## Exercise:
What you return must match the records word for word, except that images are dropped.

## Records for the task:
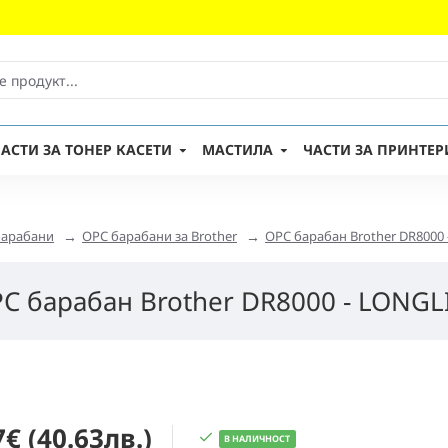
АСТИ ЗА ТОНЕР КАСЕТИ
МАСТИЛА
ЧАСТИ ЗА ПРИНТЕР
барабани
OPC барабани за Brother
OPC барабан Brother DR8000 
C барабан Brother DR8000 - LONGL
7€ (40.63лв.)
В НАЛИЧНОСТ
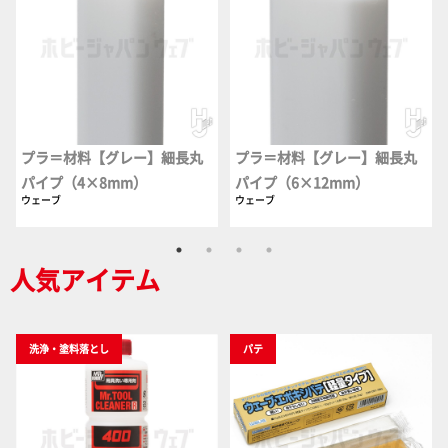
プラ＝材料【グレー】細長丸
プラ＝材料【グレー】細長丸
パイプ（4×8mm）
パイプ（6×12mm）
ウェーブ
ウェーブ
人気アイテム
洗浄・塗料落とし
パテ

## Written answer:
АСТИ ЗА ТОНЕР КАСЕТИ
МАСТИЛА
ЧАСТИ ЗА ПРИНТЕР
барабани
OPC барабани за Brother
OPC барабан Brother DR8000 
C барабан Brother DR8000 - LONGL
7€ (40.63лв.)
В НАЛИЧНОСТ
プラ＝材料【グレー】細長丸
プラ＝材料【グレー】細長丸
パイプ（4×8mm）
パイプ（6×12mm）
ウェーブ
ウェーブ
人気アイテム
洗浄・塗料落とし
パテ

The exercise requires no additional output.